• **What this task involves**: Leaving out the pictures, restate each record below word for word.

Dataset records

»»

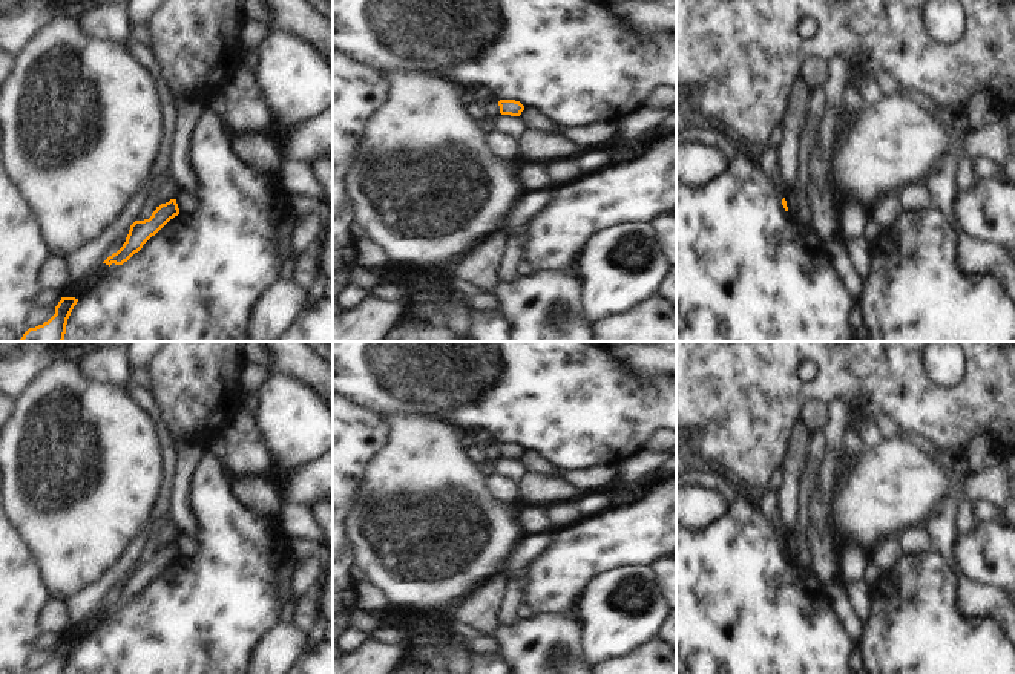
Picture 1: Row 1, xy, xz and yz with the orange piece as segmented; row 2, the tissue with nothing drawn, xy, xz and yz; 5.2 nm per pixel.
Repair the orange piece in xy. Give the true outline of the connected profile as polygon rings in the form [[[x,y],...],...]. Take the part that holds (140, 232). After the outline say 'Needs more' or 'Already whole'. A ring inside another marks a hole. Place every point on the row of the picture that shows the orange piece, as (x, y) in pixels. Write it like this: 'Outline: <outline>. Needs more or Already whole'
Outline: [[[170,199],[166,204],[156,207],[149,219],[135,221],[130,225],[129,234],[123,247],[109,256],[103,263],[106,265],[123,265],[127,262],[135,253],[138,253],[143,245],[155,236],[170,219],[179,214],[179,208],[176,199]]]. Already whole

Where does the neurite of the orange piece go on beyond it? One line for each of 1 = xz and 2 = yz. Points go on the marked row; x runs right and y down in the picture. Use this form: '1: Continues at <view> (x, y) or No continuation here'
1: No continuation here
2: No continuation here

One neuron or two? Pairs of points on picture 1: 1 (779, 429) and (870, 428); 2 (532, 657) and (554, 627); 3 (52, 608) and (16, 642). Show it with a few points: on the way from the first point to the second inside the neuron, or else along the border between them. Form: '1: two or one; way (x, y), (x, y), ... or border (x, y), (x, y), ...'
1: two; border (873, 415), (854, 420)
2: one; way (540, 650), (554, 634)
3: two; border (52, 596), (39, 618), (40, 630)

««

• **Task solution**:
Picture 1: Row 1, xy, xz and yz with the orange piece as segmented; row 2, the tissue with nothing drawn, xy, xz and yz; 5.2 nm per pixel.
Repair the orange piece in xy. Give the true outline of the connected profile as polygon rings in the form [[[x,y],...],...]. Take the part that holds (140, 232). After the outline say 'Needs more' or 'Already whole'. A ring inside another marks a hole. Place every point on the row of the picture that shows the orange piece, as (x, y) in pixels. Write it like this: 'Outline: <outline>. Needs more or Already whole'
Outline: [[[170,199],[166,204],[156,207],[149,219],[135,221],[130,225],[129,234],[123,247],[109,256],[103,263],[106,265],[123,265],[127,262],[135,253],[138,253],[143,245],[155,236],[170,219],[179,214],[179,208],[176,199]]]. Already whole

Where does the neurite of the orange piece go on beyond it? One line for each of 1 = xz and 2 = yz. Points go on the marked row; x runs right and y down in the picture. Use this form: '1: Continues at <view> (x, y) or No continuation here'
1: No continuation here
2: No continuation here

One neuron or two? Pairs of points on picture 1: 1 (779, 429) and (870, 428); 2 (532, 657) and (554, 627); 3 (52, 608) and (16, 642). Show it with a few points: on the way from the first point to the second inside the neuron, or else along the border between them. Form: '1: two or one; way (x, y), (x, y), ... or border (x, y), (x, y), ...'
1: two; border (873, 415), (854, 420)
2: one; way (540, 650), (554, 634)
3: two; border (52, 596), (39, 618), (40, 630)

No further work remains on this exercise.